I thought that was probably the end of the story. I couldn’t help thinking about how I would have hated to have to sit beside Charles on the three hour bus ride from Columbus to Indianapolis. I felt ashamed for having thought that, but there it was.
All through this encounter with Charles, I kept thinking about Jesus’ dealings with lepers. All through, I had a powerful desire to avoid touching Charles, his belongings, or anything else that Charles had touched. I struggled with a very strong desire for Charles to leave and stay away from me. Charles wasn’t the first person with AIDS whom I’d met. I had developed a close and deep relationship with a young man, Matthew, who was HIV positive and came to see me regularly. I shook Matthews hand whenever I saw him, put my arm on his shoulder, and didn’t think much about it. But I suppose it was the myriad open, oozing sores covering most of Charles’ body and his general physical degradation that simply unnerved me.
Jesus, too, must have been tempted to respond the same way to the ruined lepers who met him in the road on more than one occasion. Surely, the lepers of the gospels must have looked and felt very much the way Charles looked and felt. Yet, with no need to do so, still, when he healed them, Jesus touched them. I had not touched Charles. I hadn’t even prayed over him. True, Dick and I had been kind to Charles. We had gotten him some tangible, physical help. We had not railed at him about the terrible mess. But Jesus had given us a better example. Instead, I had allowed the devil to frighten me and disempower me, and so I had come up short. Could I not have asked for a rubber glove from the paramedics, laid a hand on Charles head, and prayed for him?
The story wasn’t quite over. On the following Tuesday, as we were just getting started in our prayer time, the door opened and into the sanctuary hobbled Charles Radison. He looked much cleaner, and the sores on the parts of his skin that I could see appeared to be healing well. He seemed to be in far less pain than the week before, but still he was clearly physically uncomfortable.
I confess I wasn’t quite horrified to see him, but my gut lurched in that direction when I saw him. I said, “Charles, what a surprise! We were about to have a prayer meeting. You’re welcome to join us.” I’m ashamed to admit it, but I was relieved when he said, “I’m still hurtin’. I can’t sit still. I’ve got to keep moving. I just came in to say thank you.”

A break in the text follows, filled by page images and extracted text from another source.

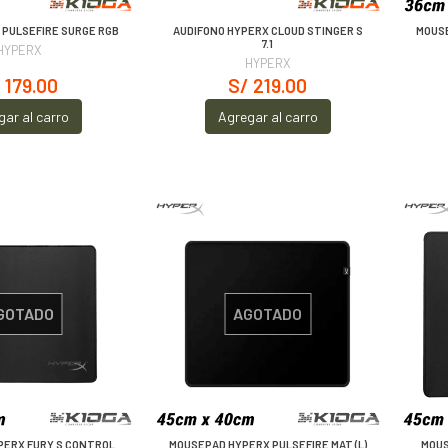
 PULSEFIRE SURGE RGB
AUDIFONO HYPERX CLOUD STINGER S
MOUSE
7.1
HYPERX
HYPERX
 179.00
S/ 219.00
gar al carro
Agregar al carro
GOTADO
AGOTADO
PERX FURY S CONTROL
MOUSEPAD HYPERX PULSEFIRE MAT (L)
MOUS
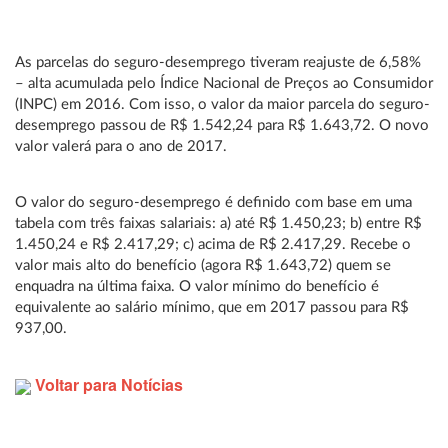
As parcelas do seguro-desemprego tiveram reajuste de 6,58%
– alta acumulada pelo Índice Nacional de Preços ao Consumidor
(INPC) em 2016. Com isso, o valor da maior parcela do seguro-
desemprego passou de R$ 1.542,24 para R$ 1.643,72. O novo
valor valerá para o ano de 2017.
O valor do seguro-desemprego é definido com base em uma
tabela com três faixas salariais: a) até R$ 1.450,23; b) entre R$
1.450,24 e R$ 2.417,29; c) acima de R$ 2.417,29. Recebe o
valor mais alto do benefício (agora R$ 1.643,72) quem se
enquadra na última faixa. O valor mínimo do benefício é
equivalente ao salário mínimo, que em 2017 passou para R$
937,00.
Voltar para Notícias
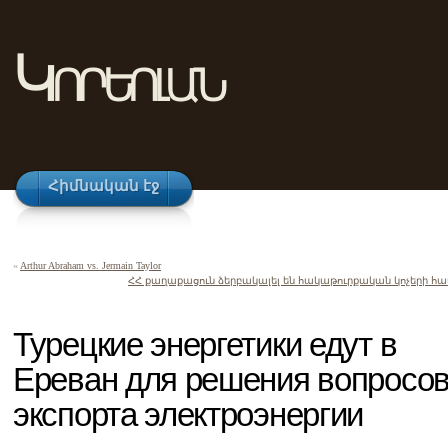
Կորեոլան
Հիմնական էջ
«
Arthur Abraham vs. Jermain Taylor
ՀՀ քաղաքացուն ձերբակալել են հակաթուրքական կոչերի հ
Турецкие энергетики едут в
Ереван для решения вопросо
экспорта электроэнергии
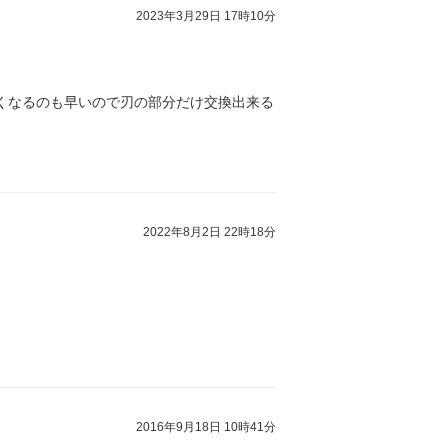
2023年3月29日 17時10分
くなるのも早いので刃の部分だけ交換出来る
2022年8月2日 22時18分
2016年9月18日 10時41分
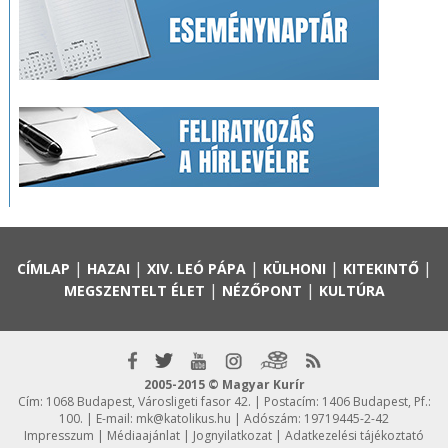
|
|
|
|
|
CÍMLAP
HAZAI
XIV. LEÓ PÁPA
KÜLHONI
KITEKINTŐ
|
|
MEGSZENTELT ÉLET
NÉZŐPONT
KULTÚRA
2005-2015 © Magyar Kurír
Cím: 1068 Budapest, Városligeti fasor 42. | Postacím: 1406 Budapest, Pf.:
100. | E-mail:
mk@katolikus.hu
| Adószám: 19719445-2-42
Impresszum
|
Médiaajánlat
|
Jognyilatkozat
|
Adatkezelési tájékoztató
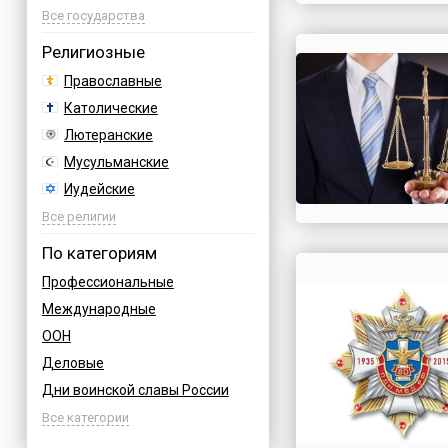
Азербайджан
Все государства
Албания
Религиозные
Аргентина
Православные
Армения
Католические
Афганистан
Лютеранские
Багамы
Мусульманские
Бахрейн
Иудейские
Бельгия
Буддийские
Все религии
Болгария
Индуизм
По категориям
Босния
Бахаи
Профессиональные
Бразилия
Зороастризм
Международные
Великобритания
Славянские
ООН
Венгрия
Языческие
Деловые
Вьетнам
Дни воинской славы России
Германия
Армейские
Все категории
Греция
Величественные
Грузия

I wasn’t, by God’s grace strengthening me, willing to let him just walk away. I told him that I wanted to talk to him before he left. So, I walked with him to the door. I asked him about the vouchers that he’d gotten from the hospital. He told me that he’d been back to Indianapolis but had decided to come back and settle in Columbus in order to be involved at that megachurch in the suburbs. I commented that it seemed to me that they hadn’t treated him very well the last time he’d come to Columbus. He said, “Oh, they treated me all right.”

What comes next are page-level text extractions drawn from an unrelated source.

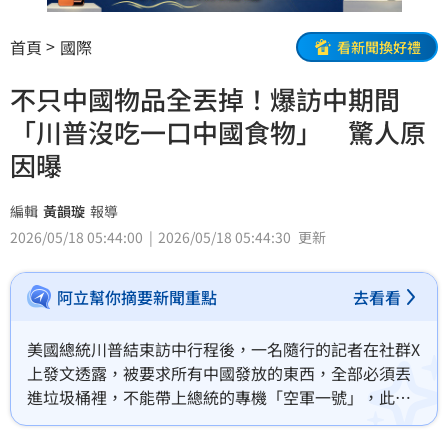
首頁
國際
看新聞換好禮
不只中國物品全丟掉！爆訪中期間
「川普沒吃一口中國食物」 驚人原
因曝
編輯
黃韻璇
報導
2026/05/18 05:44:00
2026/05/18 05:44:30
更新
阿立幫你摘要新聞重點
去看看
美國總統川普結束訪中行程後，一名隨行的記者在社群X
上發文透露，被要求所有中國發放的東西，全部必須丟
進垃圾桶裡，不能帶上總統的專機「空軍一號」，此事
在網路傳開引發熱議。對此，反紫光奇遊團成員許美華
就提到，除了丟掉中方物品之外，晚宴上川普沒吃任何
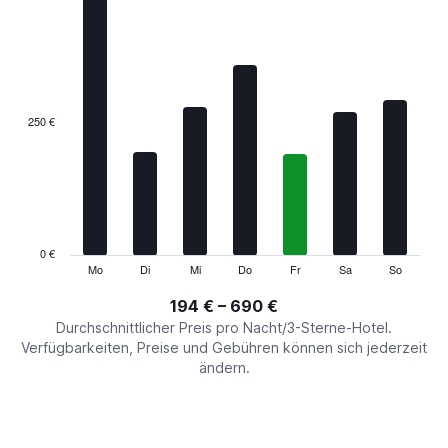
chart
has
1
X
axis
displaying
categories.
250 €
Range:
7
categories.
The
chart
has
1
0 €
Y
Mo
Di
Mi
Do
Fr
Sa
So
End
of
axis
interactive
194 € – 690 €
displaying
chart
values.
Durchschnittlicher Preis pro Nacht/3-Sterne-Hotel.
Range:
Verfügbarkeiten, Preise und Gebühren können sich jederzeit
0
ändern.
to
750.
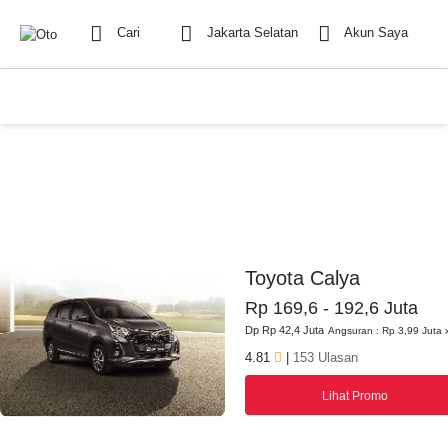
Cari
Jakarta Selatan
Akun Saya
Toyota Calya
Rp 169,6 - 192,6 Juta
Dp Rp 42,4 Juta
Angsuran : Rp 3,99 Juta 
4.81
|
153 Ulasan
Lihat Promo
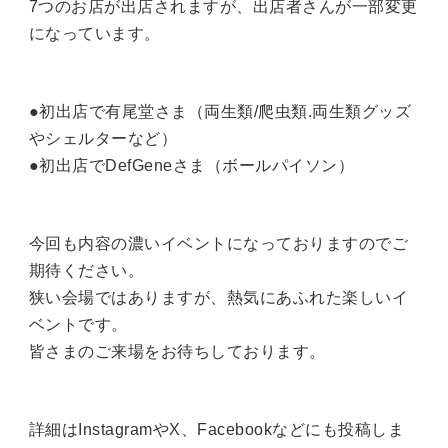
7つのお店が出店されますが、出店者さんが一部変更
になっています。
●初出店で有尾堂さま（両生類/爬虫類.両生類グッズ
やシェルターなど）
●初出店でDefGeneさま（ボールパイソン）
今回も内容の濃いイベントになっておりますのでご
期待ください。
狭い会場ではありますが、熱気にあふれた楽しいイ
ベントです。
皆さまのご来場をお待ちしております。
詳細はInstagramやX、Facebookなどにも投稿しま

I reminded him that they had not helped him get home, even though he’d come specifically to share some “visions and prophecies” with them. He paused and allowed as that might not have been very generous of them. Still, he was convinced that he should be involved in their ministry.

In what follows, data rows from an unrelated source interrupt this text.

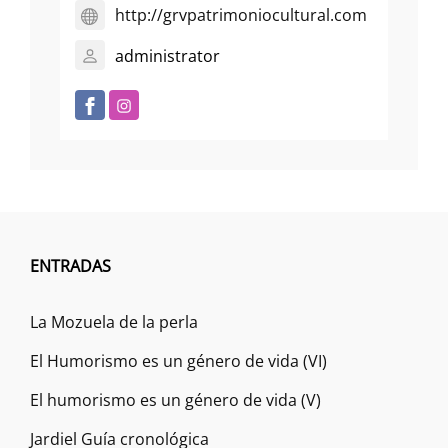
http://grvpatrimoniocultural.com
administrator
ENTRADAS
La Mozuela de la perla
El Humorismo es un género de vida (VI)
El humorismo es un género de vida (V)
Jardiel Guía cronológica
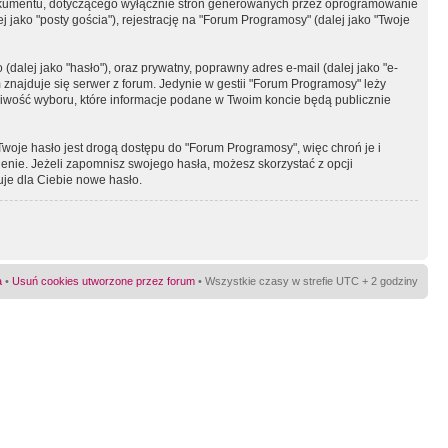
okumentu, dotyczącego wyłącznie stron generowanych przez oprogramowanie
 jako "posty gościa"), rejestrację na "Forum Programosy" (dalej jako "Twoje
dalej jako "hasło"), oraz prywatny, poprawny adres e-mail (dalej jako "e-
najduje się serwer z forum. Jedynie w gestii "Forum Programosy" leży
żliwość wyboru, które informacje podane w Twoim koncie będą publicznie
Twoje hasło jest drogą dostępu do "Forum Programosy", więc chroń je i
ienie. Jeżeli zapomnisz swojego hasła, możesz skorzystać z opcji
uje dla Ciebie nowe hasło.
a
•
Usuń cookies utworzone przez forum
• Wszystkie czasy w strefie UTC + 2 godziny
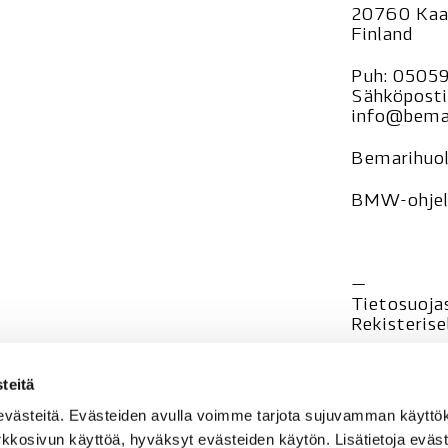
20760 Kaa
Finland
Puh:
0505
Sähköposti
info@bemar
Bemarihuol
BMW-ohjelm
—
Tietosuoja
Rekisteri
se
teitä
evästeitä. Evästeiden avulla voimme tarjota sujuvamman käyt
rkkosivun käyttöä, hyväksyt evästeiden käytön. Lisätietoja eväst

I gave him a sack lunch, and before he left, I reminded him that his open wounds, of which he still had a few visible, were dangerous to other people because of his AIDS and that he should be careful not to bleed on anyone or on anything that other people might come in contact with. He said he would be careful, then he went on his way. I never did see him again after that, this wounded brother of mine. But God is still using this experience to work his grace further into my heart. Someday, I expect, I will see Charles again, healed and whole in the Consummation of Redemption, and we will rejoice together.